Blagojevich also noted that our criminal justice system is “broken and racist,” and called for reform, which he advocated for during his time as governor.

“Inmates to Entrepreneurs is an invaluable program to help men and women develop the necessary skills to start and run a business,” Blagojevich said in a press release regarding the speech. “During my eight years in prison, I discovered how smart, resourceful and enterprising many of the men I served time with are – they just need some direction. Directing inmates to become entrepreneurs offers the best chance at a second chance. I believe the comeback is always stronger than the setback,” former Governor Blagojevich continued.

The Inmates to Entrepreneurs program was founded in 1992 by entrepreneur Brian Hamilton to reduce the rate of recidivism in the United States by providing a path to financial stability and success, the press release for the event states. Charlie Bradley, CEO of Brian Hamilton Foundation, supporter of Inmates to Entrepreneur program, conducted the virtual ceremony, and Hamilton introduced Blagojevich.

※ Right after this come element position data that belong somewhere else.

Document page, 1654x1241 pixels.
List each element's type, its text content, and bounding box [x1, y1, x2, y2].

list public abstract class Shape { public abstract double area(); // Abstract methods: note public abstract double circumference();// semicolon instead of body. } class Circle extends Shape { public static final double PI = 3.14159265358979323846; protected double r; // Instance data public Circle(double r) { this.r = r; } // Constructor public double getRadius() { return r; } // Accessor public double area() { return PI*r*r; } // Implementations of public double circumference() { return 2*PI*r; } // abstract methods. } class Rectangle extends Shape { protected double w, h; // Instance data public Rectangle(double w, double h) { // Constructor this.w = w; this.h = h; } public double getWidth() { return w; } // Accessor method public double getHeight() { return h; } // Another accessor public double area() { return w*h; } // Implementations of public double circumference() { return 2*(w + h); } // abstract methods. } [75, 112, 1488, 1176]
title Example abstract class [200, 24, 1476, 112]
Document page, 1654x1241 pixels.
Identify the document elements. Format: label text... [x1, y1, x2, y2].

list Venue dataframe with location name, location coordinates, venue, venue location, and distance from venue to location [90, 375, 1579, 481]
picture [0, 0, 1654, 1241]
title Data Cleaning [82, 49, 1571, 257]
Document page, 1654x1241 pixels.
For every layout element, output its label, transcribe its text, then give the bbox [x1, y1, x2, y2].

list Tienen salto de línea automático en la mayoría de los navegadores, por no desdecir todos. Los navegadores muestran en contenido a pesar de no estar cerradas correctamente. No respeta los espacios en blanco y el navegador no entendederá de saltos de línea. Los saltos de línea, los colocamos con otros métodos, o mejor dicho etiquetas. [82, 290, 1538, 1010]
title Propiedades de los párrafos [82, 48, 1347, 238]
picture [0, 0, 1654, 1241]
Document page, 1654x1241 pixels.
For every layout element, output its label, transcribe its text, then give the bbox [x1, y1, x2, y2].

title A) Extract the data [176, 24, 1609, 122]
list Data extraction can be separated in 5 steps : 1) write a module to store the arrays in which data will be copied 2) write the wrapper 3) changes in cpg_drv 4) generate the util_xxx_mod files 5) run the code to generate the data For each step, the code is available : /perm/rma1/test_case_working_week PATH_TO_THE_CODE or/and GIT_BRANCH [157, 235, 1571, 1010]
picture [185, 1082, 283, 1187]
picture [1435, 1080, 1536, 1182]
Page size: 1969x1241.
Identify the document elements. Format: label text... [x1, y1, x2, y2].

Blagojevich served nearly two terms as governor of Illinois from 2003 to 2009. His political career was upended in 2008, when he was arrested for his involvement in several “pay to play” schemes with the goal for filling the vacant Senate seat. Wiretapped phone calls revealed that he was planning on getting something in exchange for the seat. The former governor expressed desire to go so far as even auction off the seat in an expletive-packed recording.

His initial trial began in April 2009, and in June 2011, he was found guilty of 17 counts of corruption. Later that year, he was sentenced to 14 years in federal prison. However, the former governor got lucky when President Donald Trump commuted his prison sentence eight years in.

“I don’t know him very well, I’ve met him a couple of times, he was on for a short time on The Apprentice years ago, seemed like a very nice person, don’t know him, but he served eight years in jail, there’s a long time to go,” he said when Blagojevich was released in February 2020. Blagojevich appeared on the ninth season of Trump’s reality show.